A note to a New-Bee: How I stopped worrying and learned to keep bees

There is no “silver bullet” to successful beekeeping. Please stop looking for one.

I know you want perfect hives. I do too. I know you started beekeeping with all of the best intentions. Ditto.

Maybe you followed the advice of the most sagely gurus on the internet or at your local bee club and have read and amassed your own “how-to” beekeeping library. Good steps!

You got a package or a nuc hive from the best apiary supply company and have done everything by the book — placed your hives in just the right mixture of sun and shade, fed the bees regularly with an exact mixture of sugar and water and maybe even made your own pollen patties.

You test for mites and treat as prescribed by the Honey Bee Health Coalition. You’ve got Swiffer sheets and oil traps to defend against small hive beetle. You fight ants with cinnamon on box rims, or with diatomaceous earth and custom-built hive stands with cupped feet.

You vent your lids, checkerboard your frames, add boxes at just the right time, work your custom frame grabber and hive brush like an artist on inspections and even have that oversized comb thing for spacing frames to prevent imperfect comb.

Heck, I bet you’ve even invented something already, like your own secret smoker fuel or a custom top-hive feeder.

You’re doing everything right, you think, and exhaust yourself with worry over every decision, lying awake nights pondering solutions. And still hives fail, or abscond, or swarm, or haven’t helped you pay one dang mortgage payment yet.

Please go easy on yourself, beekeeper.

Raising honeybees is one of the hardest forms of animal husbandry. To learn beekeeping, you are going to fail and fail often before you find out what works.

There is not one product, philosophy, or regimen that spells success or failure to your bees, and no amount of late-night worry, internet rabbit holes, and gnashing of teeth will make your hives do exactly what you want.

Now that you know this, please just go play in your bees and make lots of imperfect decisions unencumbered by the burdensome question looming over many-a-beekeeper: “Am I doing this right?” You are not, and neither is anyone else.

I track a handful of beekeeping Facebook groups and find myself cringing at the obsessive, repetitive minutia in the questions and comments sections. It’s not that I feel superior — in fact I often share the same questions or have experienced the same puzzles and frustrations in my own bee yard. The difference for me today is that I work out my beekeeping ideas, hypotheses, and anxieties by just getting out into the bees and really screwing things up (AKA learning).

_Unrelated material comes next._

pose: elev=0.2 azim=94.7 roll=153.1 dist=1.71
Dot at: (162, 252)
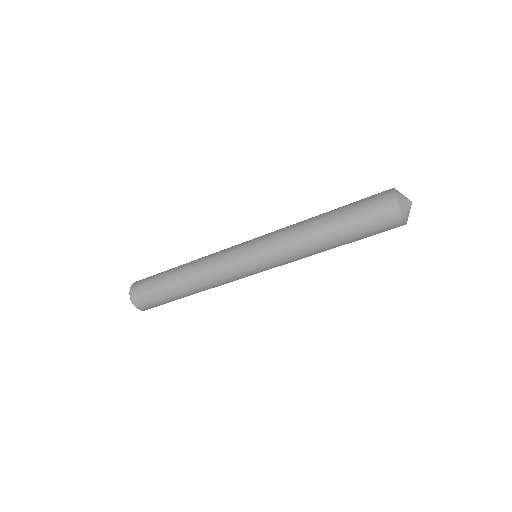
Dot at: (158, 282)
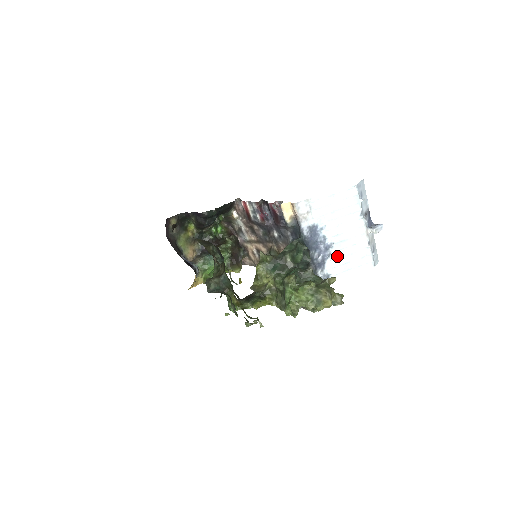
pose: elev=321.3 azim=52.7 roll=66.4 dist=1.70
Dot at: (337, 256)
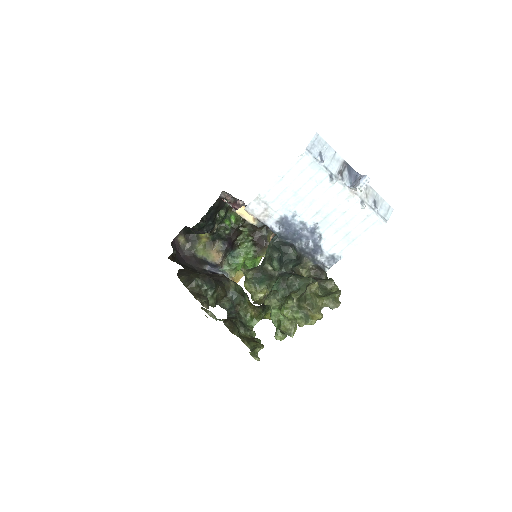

And the most important lesson I’ve learned from beekeeping is patience. There are really only a few interventions I can make with my bees: I can feed, treat for mites, rob honey, pinch a queen, add or remove a box, and divide a hive. And I can do all of these things in conjunction with the time of year and availability of forage. The rest is up to the bees, time, and Mother Nature.

Wherever you are in your beekeeping journey, I encourage you to “fail forward.” Be bold in the bee yard. Go shake out that failing hive, squish a queen, perform a paper marriage of two underperforming colonies, or maybe — and perhaps this is the boldest decision of all — just do nothing and see what the bees do.

There is no room for orthodoxy in my bee yard. Every trip to the apiary is a chance to test a hypothesis and measure the results of some recent decision. And as my wise mentor Al Friedle says: “The bees always teach me something.”